## Records supplied:
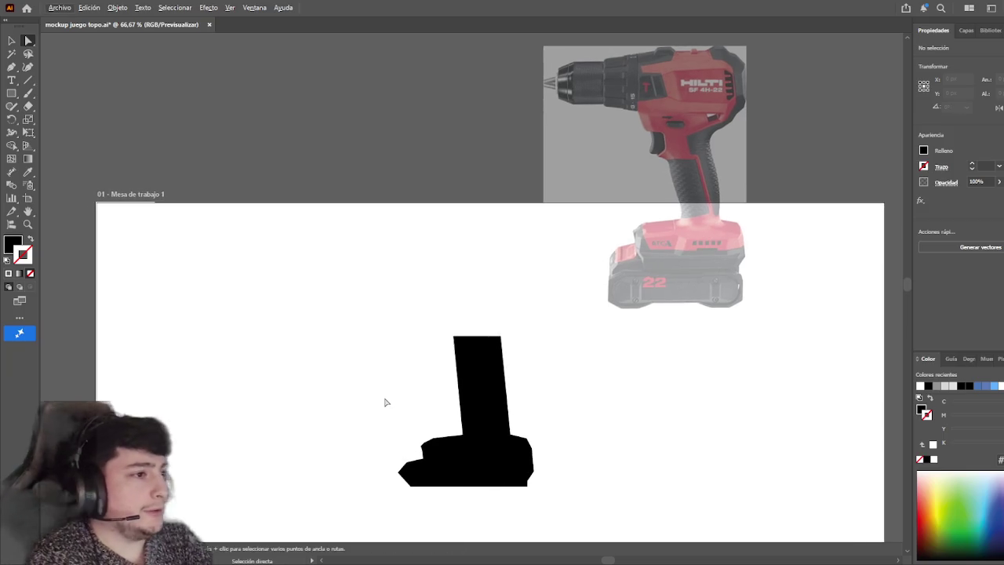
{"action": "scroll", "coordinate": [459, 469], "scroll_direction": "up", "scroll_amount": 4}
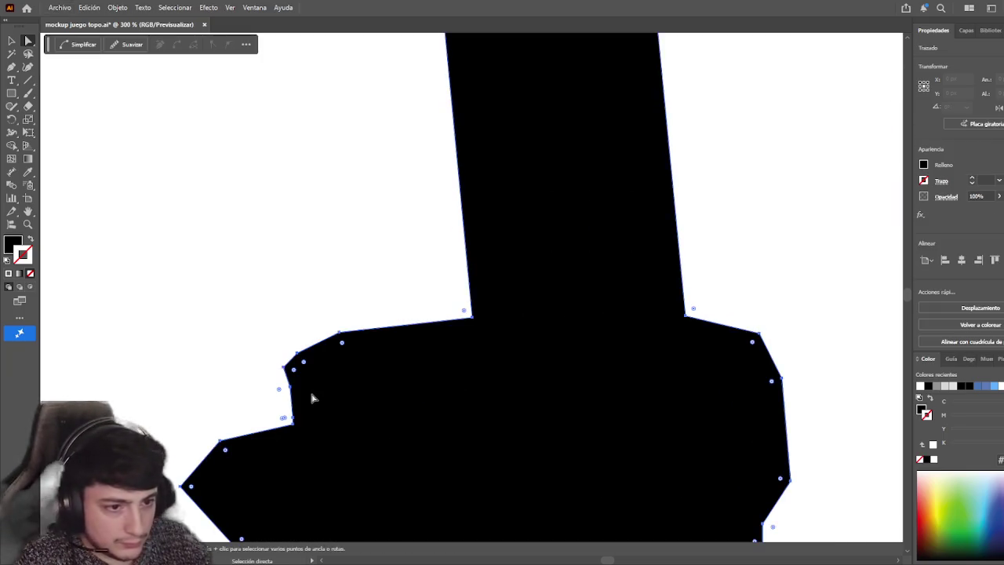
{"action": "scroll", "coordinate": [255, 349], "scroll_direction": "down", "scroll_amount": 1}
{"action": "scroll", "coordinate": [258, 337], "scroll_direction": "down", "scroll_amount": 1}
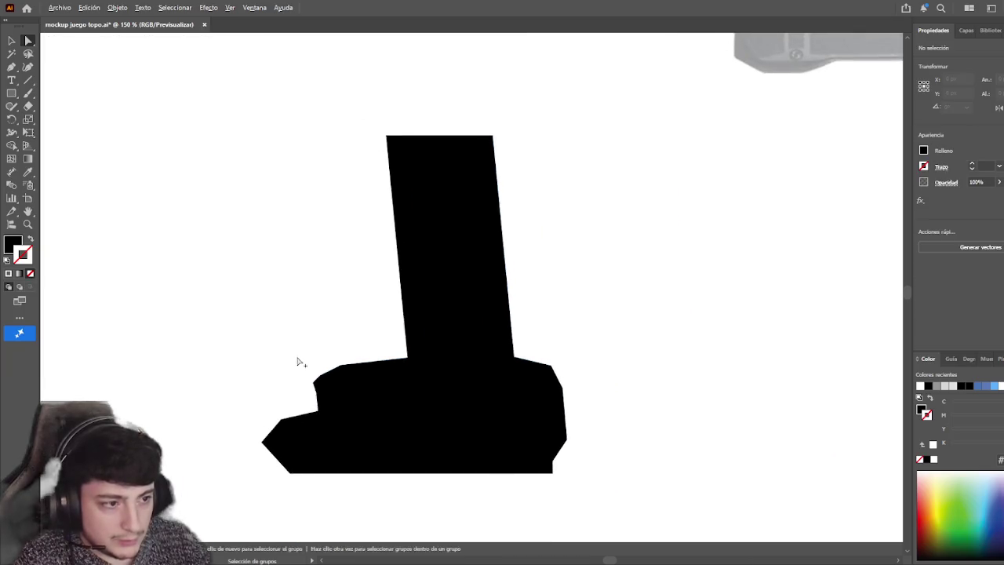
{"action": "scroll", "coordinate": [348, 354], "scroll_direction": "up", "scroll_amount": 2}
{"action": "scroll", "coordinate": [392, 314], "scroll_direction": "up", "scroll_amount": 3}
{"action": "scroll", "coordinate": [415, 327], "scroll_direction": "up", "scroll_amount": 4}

## Work item:
Every line of the listing above is to be repeated exactly, with its pictures left out.

## Response:
{"action": "scroll", "coordinate": [459, 469], "scroll_direction": "up", "scroll_amount": 4}
{"action": "scroll", "coordinate": [255, 349], "scroll_direction": "down", "scroll_amount": 1}
{"action": "scroll", "coordinate": [258, 337], "scroll_direction": "down", "scroll_amount": 1}
{"action": "scroll", "coordinate": [348, 354], "scroll_direction": "up", "scroll_amount": 2}
{"action": "scroll", "coordinate": [392, 314], "scroll_direction": "up", "scroll_amount": 3}
{"action": "scroll", "coordinate": [415, 327], "scroll_direction": "up", "scroll_amount": 4}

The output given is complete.